No pictures go into the copy. Write out exactly the lines below from the one containing "- tumour enhancement" through the one containing "Chest CT, one".

--- Provided records ---

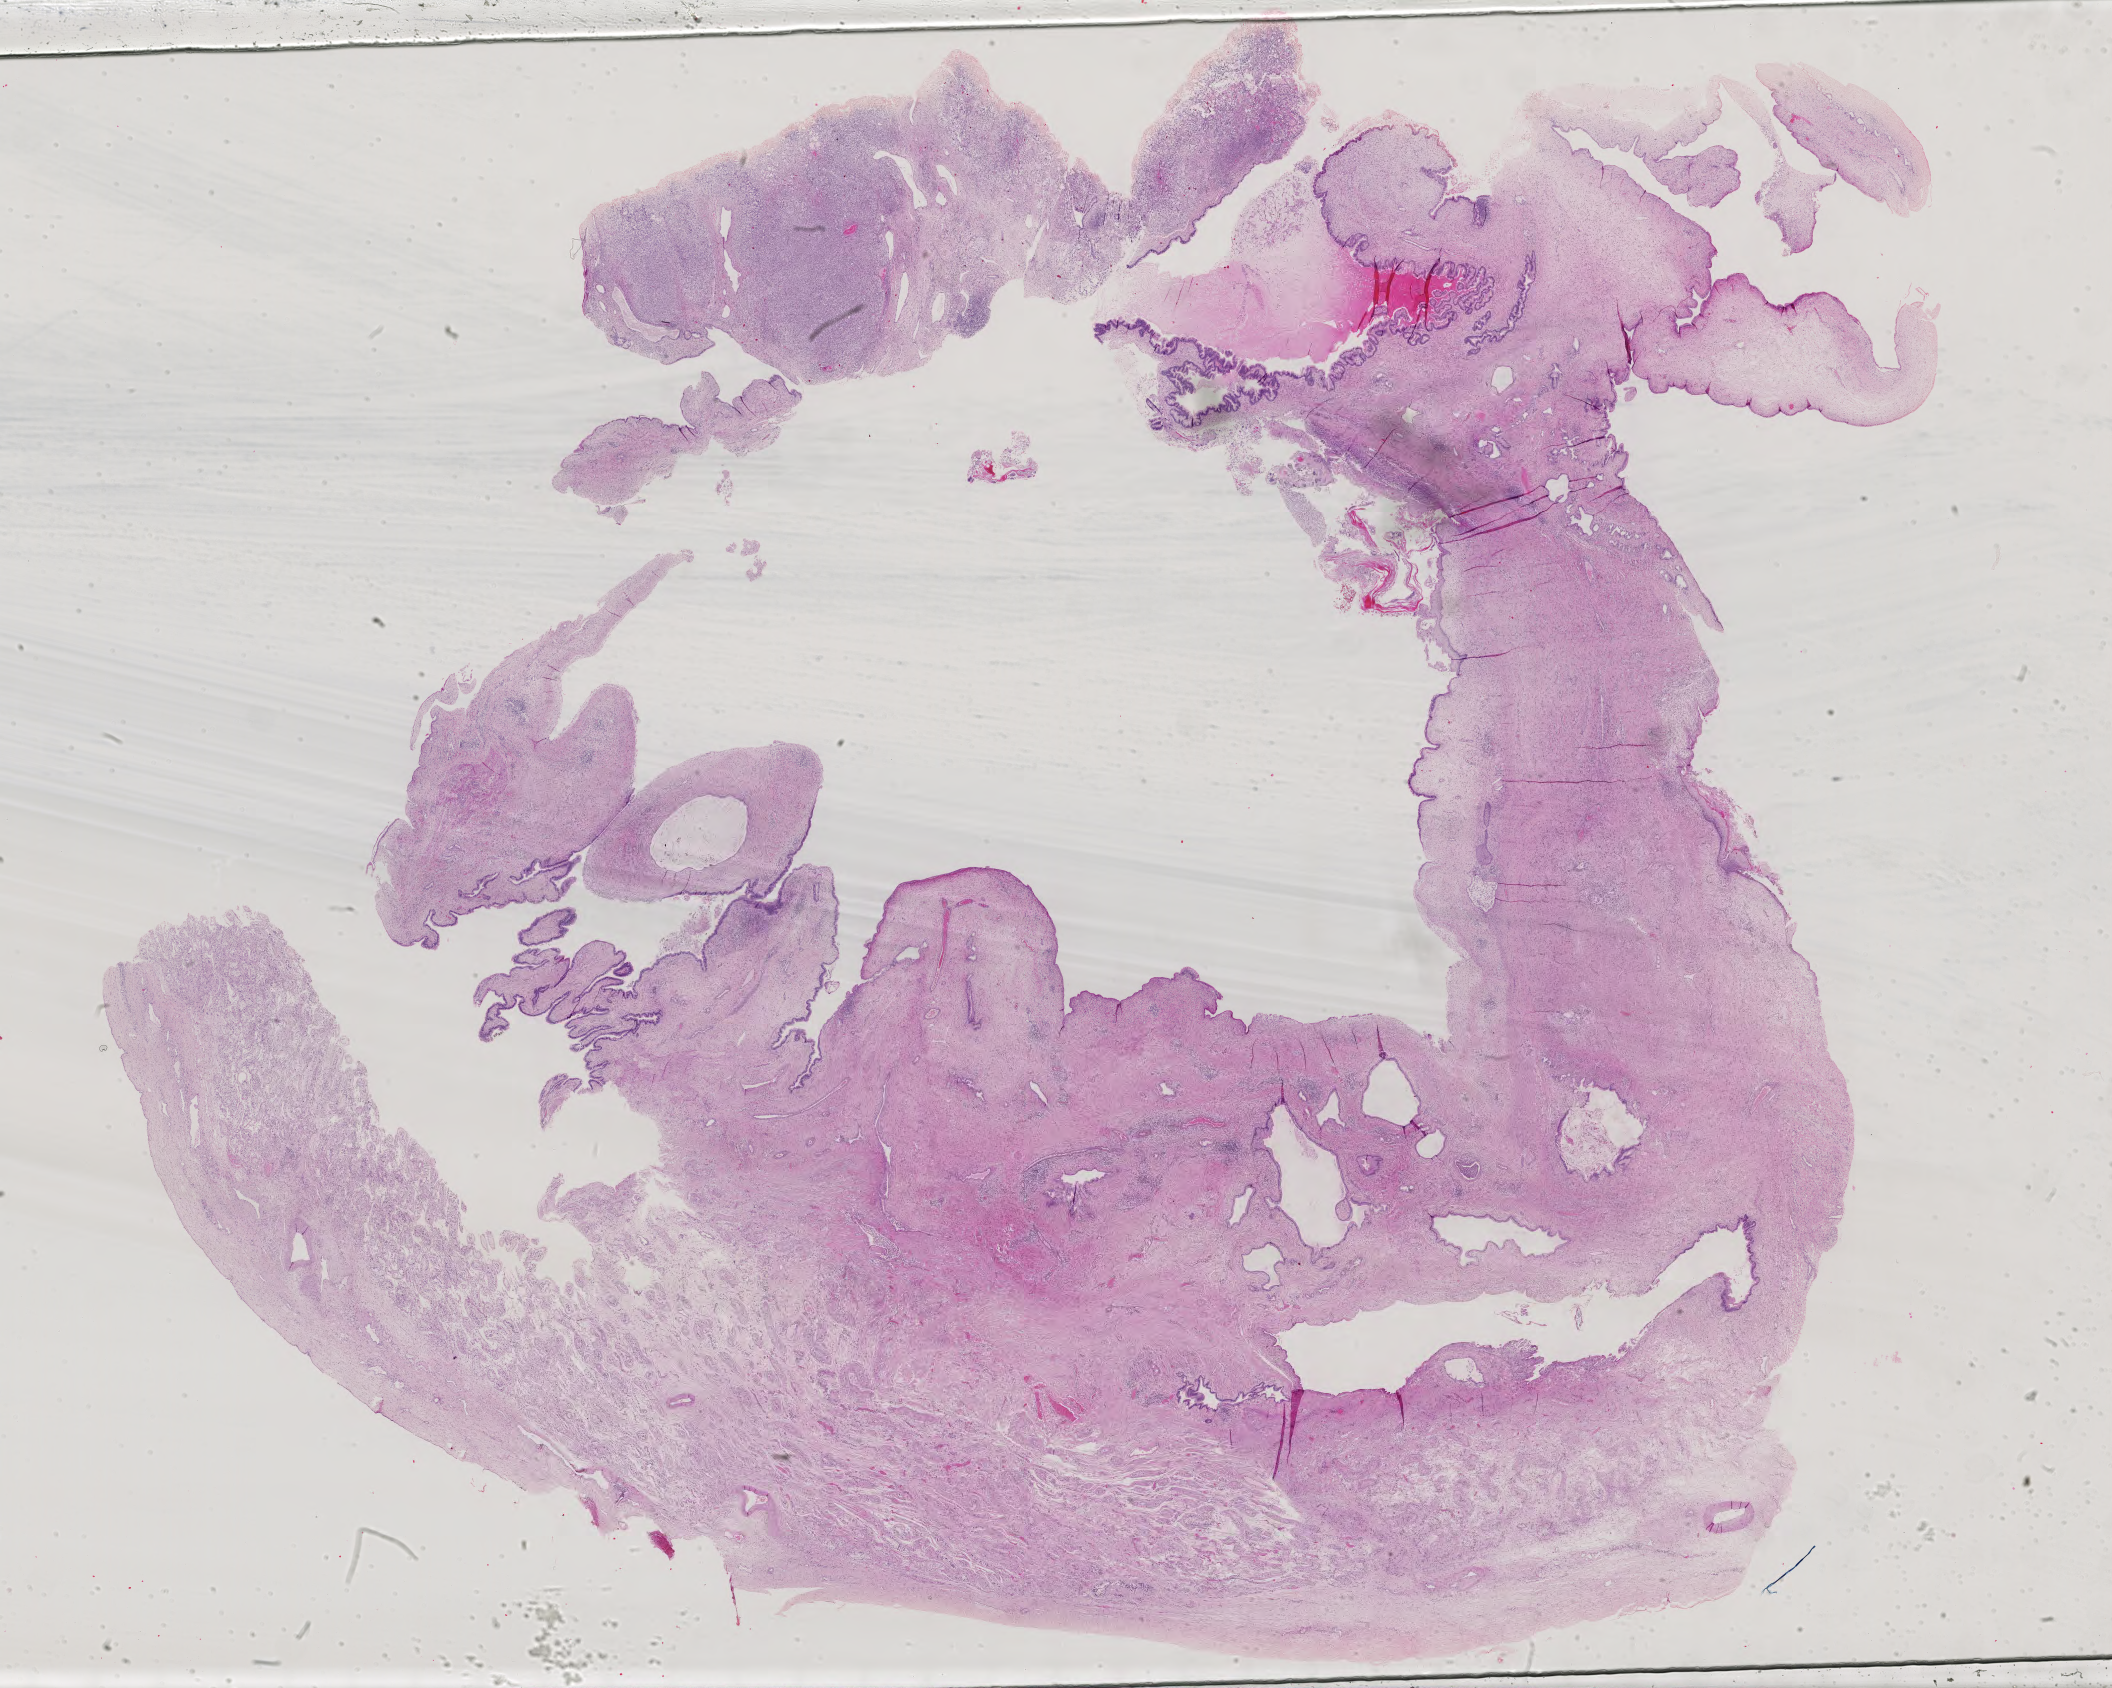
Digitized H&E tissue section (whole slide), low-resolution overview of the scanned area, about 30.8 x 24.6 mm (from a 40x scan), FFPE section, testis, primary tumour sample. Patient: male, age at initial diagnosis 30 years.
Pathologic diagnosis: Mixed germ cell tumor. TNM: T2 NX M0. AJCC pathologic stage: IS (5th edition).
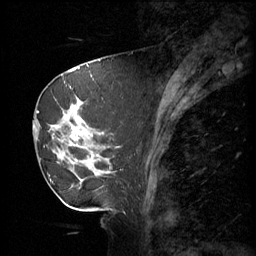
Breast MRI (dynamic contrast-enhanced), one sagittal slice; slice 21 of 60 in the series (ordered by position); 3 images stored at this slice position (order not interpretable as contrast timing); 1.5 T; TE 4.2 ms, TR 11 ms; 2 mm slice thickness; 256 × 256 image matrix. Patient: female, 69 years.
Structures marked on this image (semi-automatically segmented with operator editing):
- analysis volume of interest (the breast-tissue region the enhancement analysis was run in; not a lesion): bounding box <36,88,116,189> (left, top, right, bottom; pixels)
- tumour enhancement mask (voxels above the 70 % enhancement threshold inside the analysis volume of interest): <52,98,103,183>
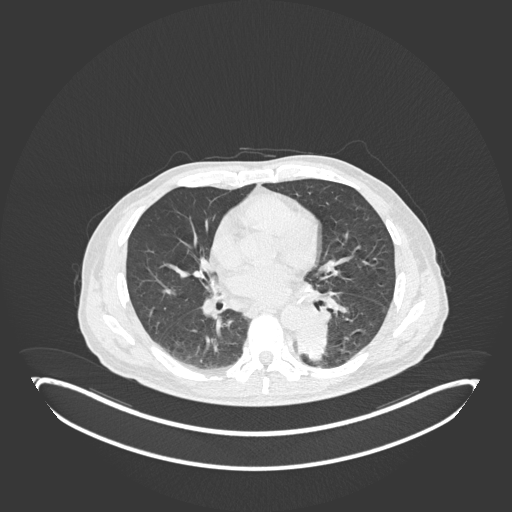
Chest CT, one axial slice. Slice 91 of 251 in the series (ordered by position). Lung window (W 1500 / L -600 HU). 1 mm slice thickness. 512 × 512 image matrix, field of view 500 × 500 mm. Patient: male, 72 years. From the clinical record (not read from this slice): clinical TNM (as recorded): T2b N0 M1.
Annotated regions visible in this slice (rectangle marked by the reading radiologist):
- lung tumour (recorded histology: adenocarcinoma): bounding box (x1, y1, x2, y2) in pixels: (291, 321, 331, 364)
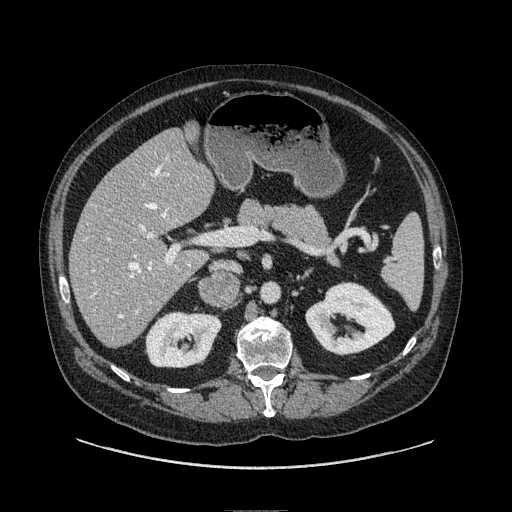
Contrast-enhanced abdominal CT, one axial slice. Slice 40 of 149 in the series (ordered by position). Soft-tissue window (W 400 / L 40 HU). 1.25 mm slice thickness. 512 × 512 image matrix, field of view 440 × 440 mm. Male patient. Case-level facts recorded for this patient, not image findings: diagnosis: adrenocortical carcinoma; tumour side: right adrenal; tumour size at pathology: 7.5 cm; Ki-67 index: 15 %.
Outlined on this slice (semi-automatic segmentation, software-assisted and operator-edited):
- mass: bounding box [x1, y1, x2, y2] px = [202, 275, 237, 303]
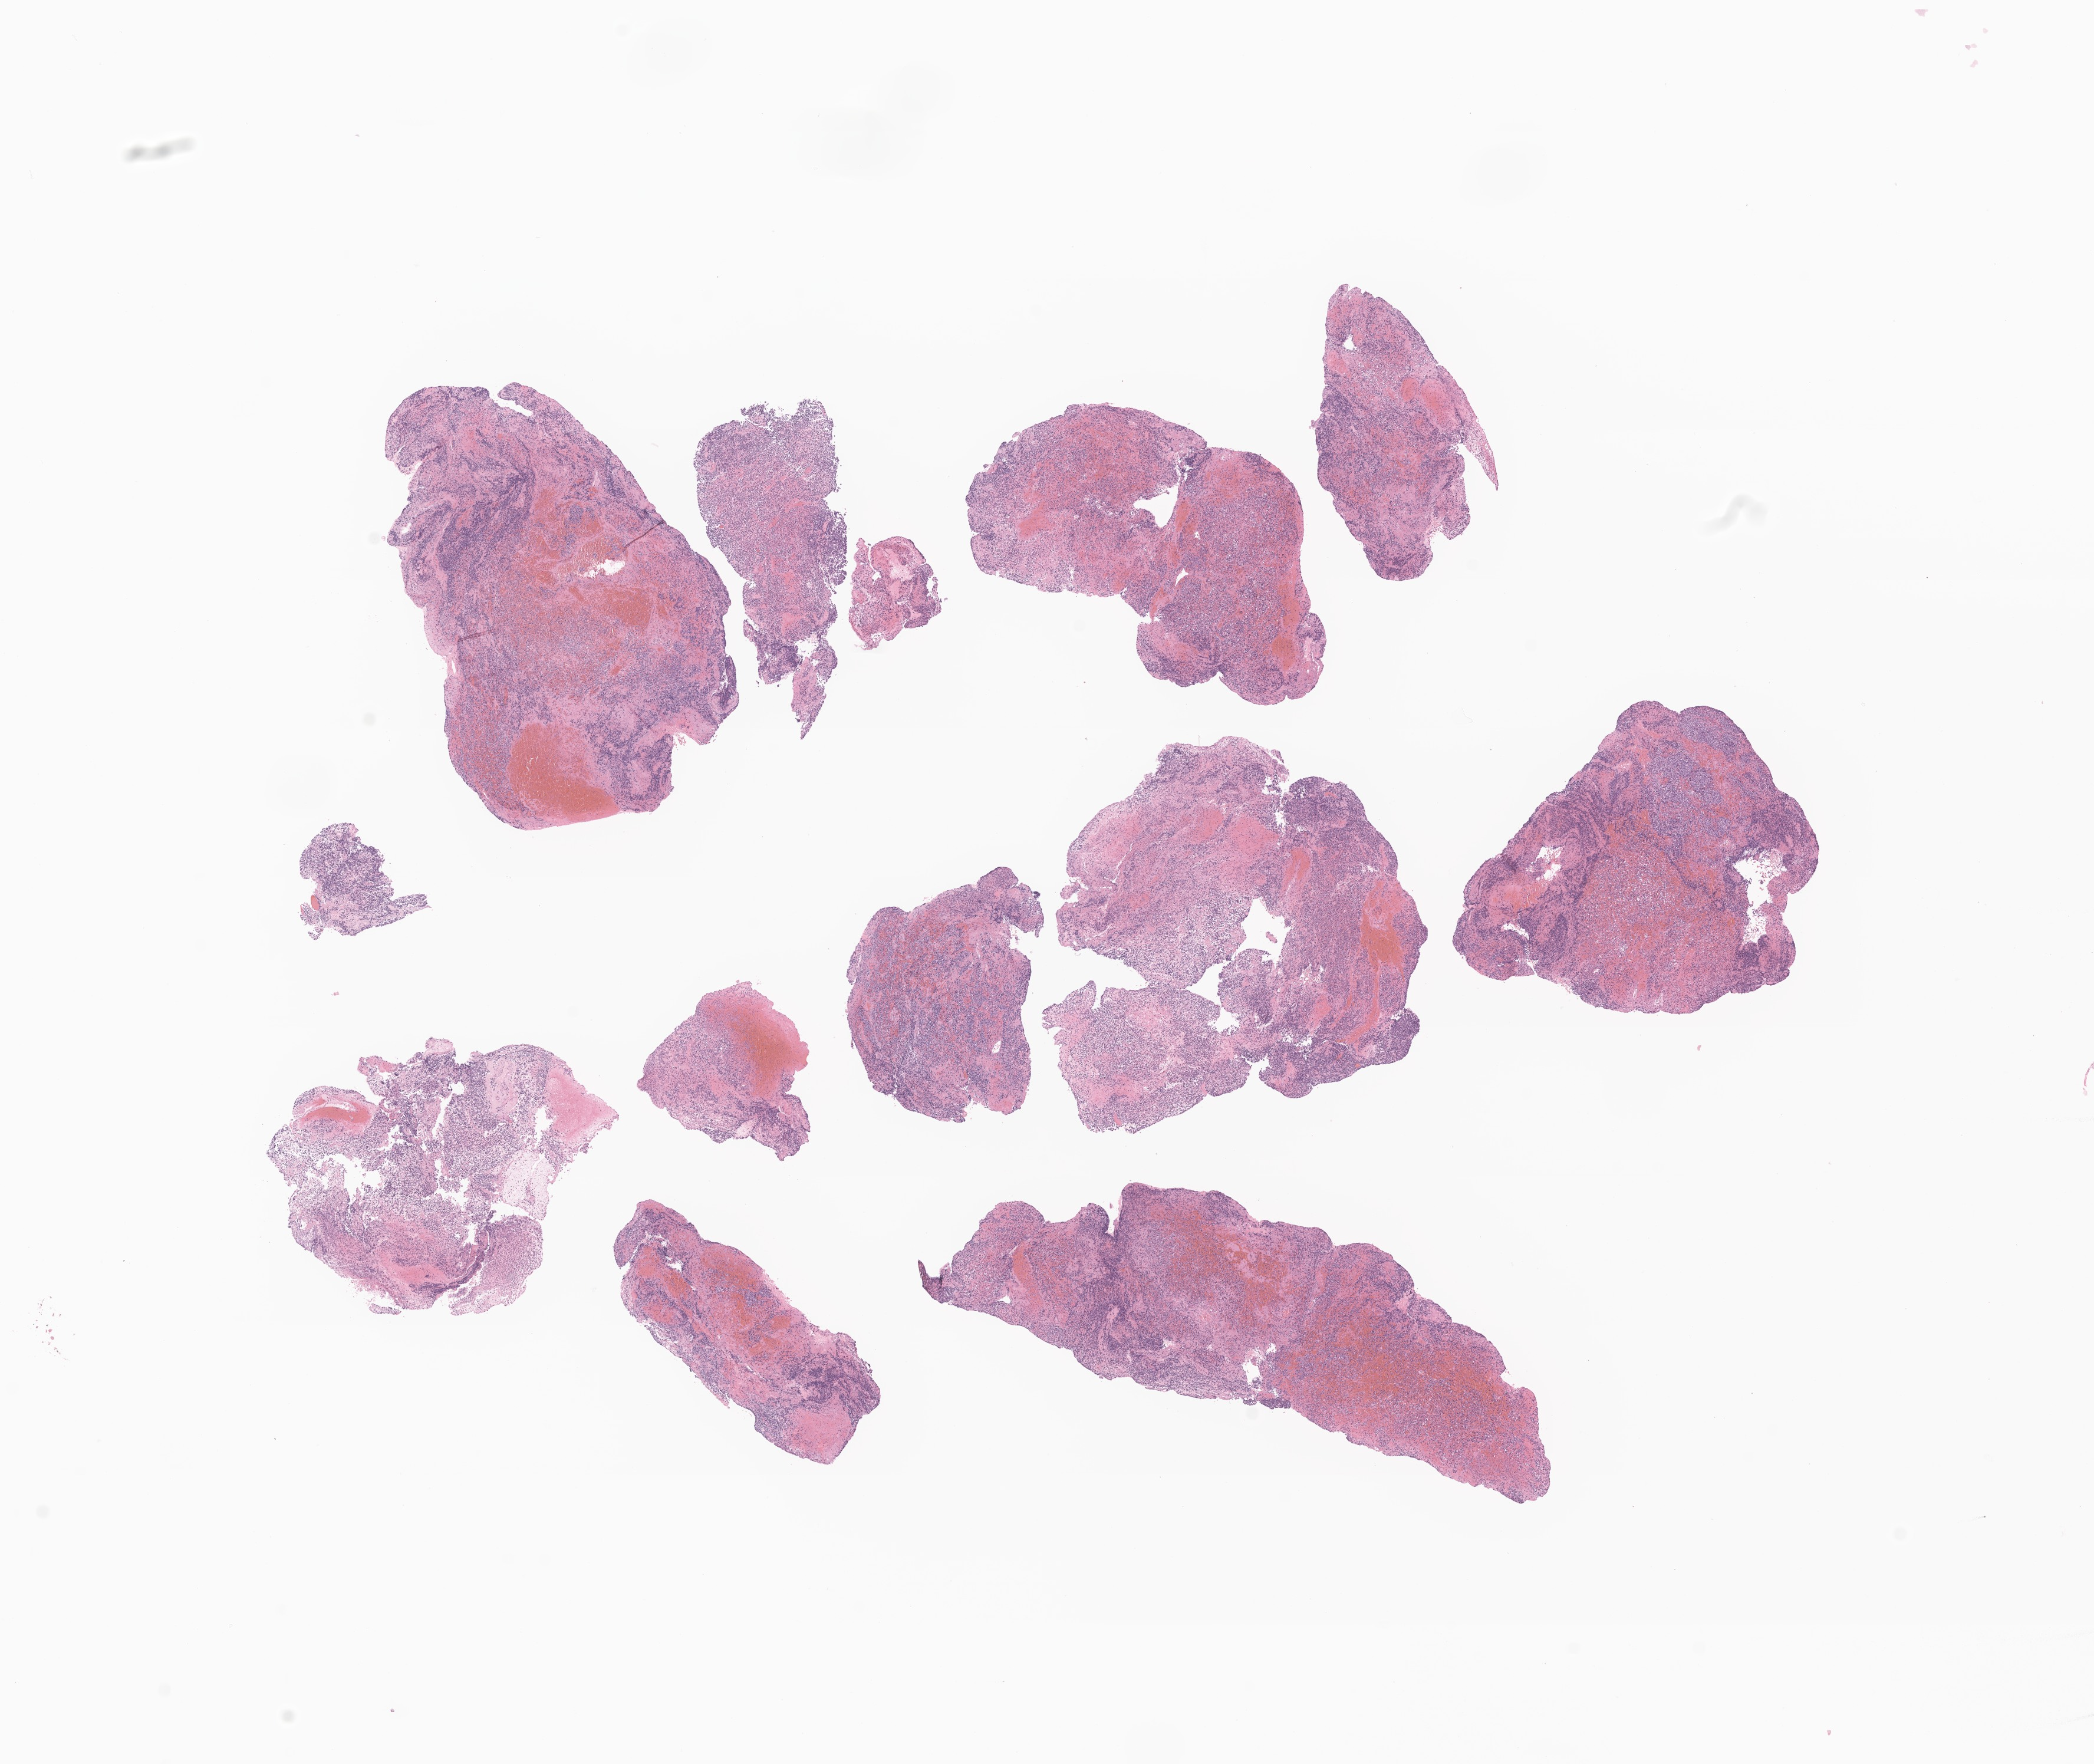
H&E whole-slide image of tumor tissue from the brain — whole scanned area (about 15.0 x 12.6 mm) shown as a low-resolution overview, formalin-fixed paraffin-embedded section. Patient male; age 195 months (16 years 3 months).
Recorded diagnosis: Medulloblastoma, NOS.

---

→ **Completed task**
- tumour enhancement mask (voxels above the 70 % enhancement threshold inside the analysis volume of interest): <52,98,103,183>
Chest CT, one axial slice. Slice 91 of 251 in the series (ordered by position). Lung window (W 1500 / L -600 HU). 1 mm slice thickness. 512 × 512 image matrix, field of view 500 × 500 mm. Patient: male, 72 years. From the clinical record (not read from this slice): clinical TNM (as recorded): T2b N0 M1.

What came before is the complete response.